First, please note on my attachment that our system was built in 2006 as an oil boiler system installed by a good plumber. Now after reading some of Dan's books I see where I could have made many changes in the design if I had only known what I was looking at back then. In 2008 we consulted an alternative heating company selling wood pellet boilers. Since oil was skyrocketing an we were told our system was "ideal" to add a pellet boiler, we went ahead. The system was modified to make both boilers inject into the system via a secondary type loop. We have Tekmar controls monitoring the wood boiler temps and locking out the oil boiler until the wood boiler can't keep up or is shut down. That part works very well. Now 3 years into it and learning what is happening with heating loads, boiler settings and controlling the dump zones, I have some questions, I hope you really smart people can answer for me. The main question is if it is possible to measure the variable flow volume in the primary headers and adjust the speed of the injection pumps that are feeding new heat to the system to balance flow so that most water will flow through either boiler secondary loop? The original system installer had this working well when there was just an oil boiler directly connected to the headers, but now that the boilers are in a secondary loops matching the injection flow to the system demand would make things run better. EXAMPLES: When the pellet boiler injection pump is on LOW speed and many zones call for heat, the system is starved for new heat (volume) and the house takes a long time to recover temperature. When the PB injection pump is on MED we have a somewhat happy system other than one low head zone that is quite noisy from what I'm guessing is high water velocity. When the PB injection pump is on HIGH it seems like the boiler is returning most of the pump volume in the secondary loop and the boiler will achieve its set point and the headers seem very cool (backwards flow into return T). Not good either. I have to add check valves to both boiler loops as I'm getting unwanted gravity flow when the pump circuit is off and the boiler pumps were not installed with checks.

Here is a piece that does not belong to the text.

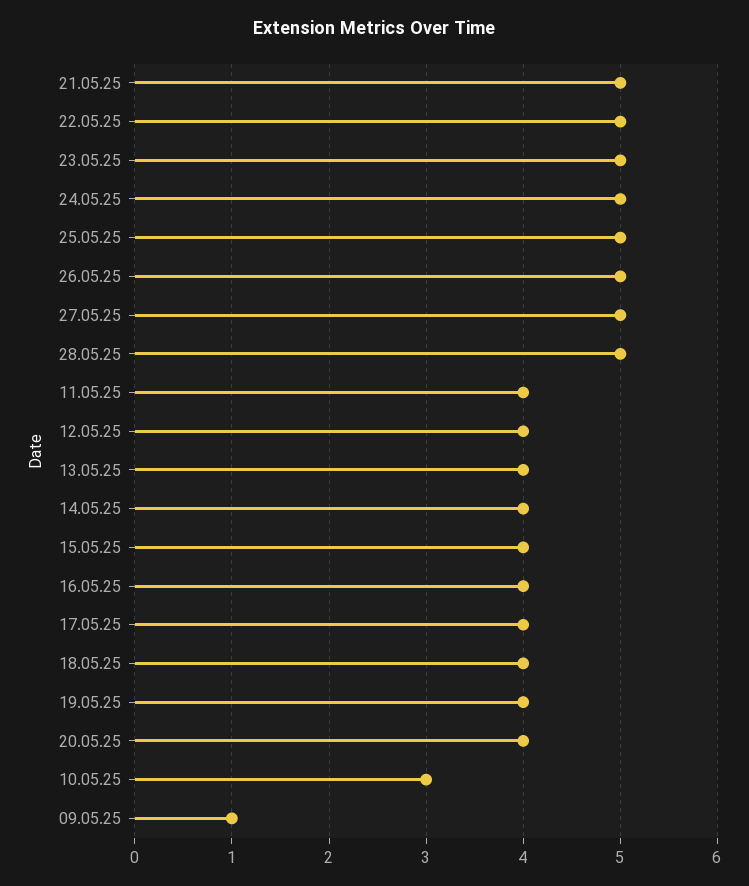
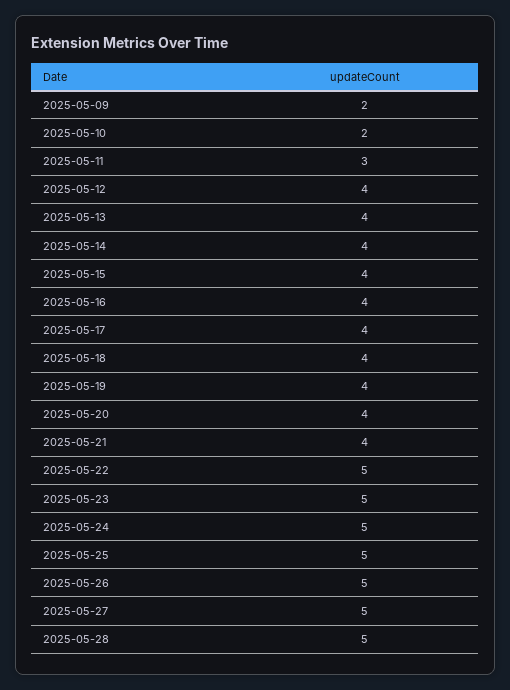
21.05.25: 5 -> 4
11.05.25: 4 -> 3
10.05.25: 3 -> 2
09.05.25: 1 -> 2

Any good ideas on how to balance the flow without ripping out all the zone circulators and replacing them with zone valves and rebuilding a true P/S system? Thanks for your help.



Westchoper

Comments

  • Charlie from wmass
    Charlie from wmass Member Posts: 4,357
    Taco makes a delta T pump

    It can vary the flow to maintain a set Delta T through the pellet boiler
    Cost is what you spend , value is what you get.

    cell # 413-841-6726
    https://heatinghelp.com/find-a-contractor/detail/charles-garrity-plumbing-and-heating
  • Westchoper
    Westchoper Member Posts: 2
    Experience with Taco DT Pumps?

    Thank you Charlie for the tip. Do you have any success stories with these types of pumps. Searches online seem to lead to mixed reviews from what I can find. I would guess by the specs online that once the PB reached its DT the pump would stop completely. Do you know if these pumps could be set for a minimum flow just to keep the water flowing in the secondary loop very slowly? I also found a Tekmar controller 157 that sounds like it would work but needs a good VS pump. Any suggestions?